So, gelesen. Und relativ angetan davon.
Ein, zwei Längen hatte auch für mich das Buch, allerdings eher zu Beginn und die Längen waren auch nur von kurzer Dauer. Mit fortschreitender Seitenzahl zog mich die Geschichte immer mehr in ihren Bann.
Die in vorigen Beiträgen angesprochenen Szenen hatten mich anfangs auch etwas abgestoßen, aber ich glaube, ohne eben diese hätte die Geschichte nicht so funktioniert. Schlußendlich war dies ja auch ein kleiner Teil dessen, was des Protagonisten Sinneswandel mit sich brachte. Trotzdem hat es irgendwie einen schalen Nachgeschmack hinterlassen.
Sprachlich hat es mir sehr sehr gut gefallen, ebenso wie die kleinen philosophischen Ausflüge und die plastischen Charaktere.
Ich fing an zu lernen, dass die Größe der Liebe, die wir für jemanden empfinden, sich darin zu erkennen gibt, wie sehr wir jemanden hassen.
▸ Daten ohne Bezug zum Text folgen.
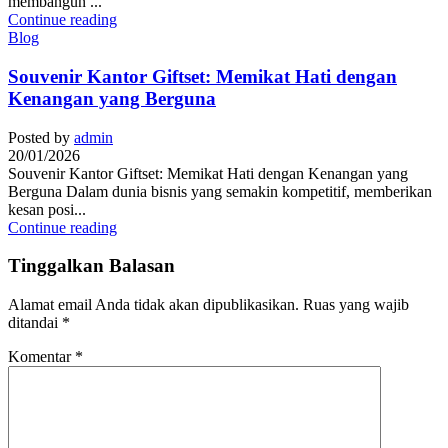
membangun ...
Continue reading
Blog
Souvenir Kantor Giftset: Memikat Hati dengan
Kenangan yang Berguna
Posted by
admin
20/01/2026
Souvenir Kantor Giftset: Memikat Hati dengan Kenangan yang
Berguna Dalam dunia bisnis yang semakin kompetitif, memberikan
kesan posi...
Continue reading
Tinggalkan Balasan
Alamat email Anda tidak akan dipublikasikan.
Ruas yang wajib
ditandai
*
Komentar
*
Denn so ist der Mensch in seiner Schwachheit: Er hofft und bringt diese Hoffnung unendlich oft zum Ausdruck, und diese ewige Wiederholung bewirkt, dass der Wunsch mit der Wirklichkeit verwechselt wird.
Alle Augen schauen, wenige beobachten, sehr wenige erkennen. Nun sah ich sie an auf der Suche nach Menschlichkeit und fand eine Frau.
Es sind Sätze wie diese, die mein Leserherz erfreuen. Den Schluß fand ich passend, der Kreis hat sich für mich geschlossen.
Zumindest

hat es sich in meinen Augen verdient, das zweite Buch des Autors ist sofort auf die Wunschliste gewandert.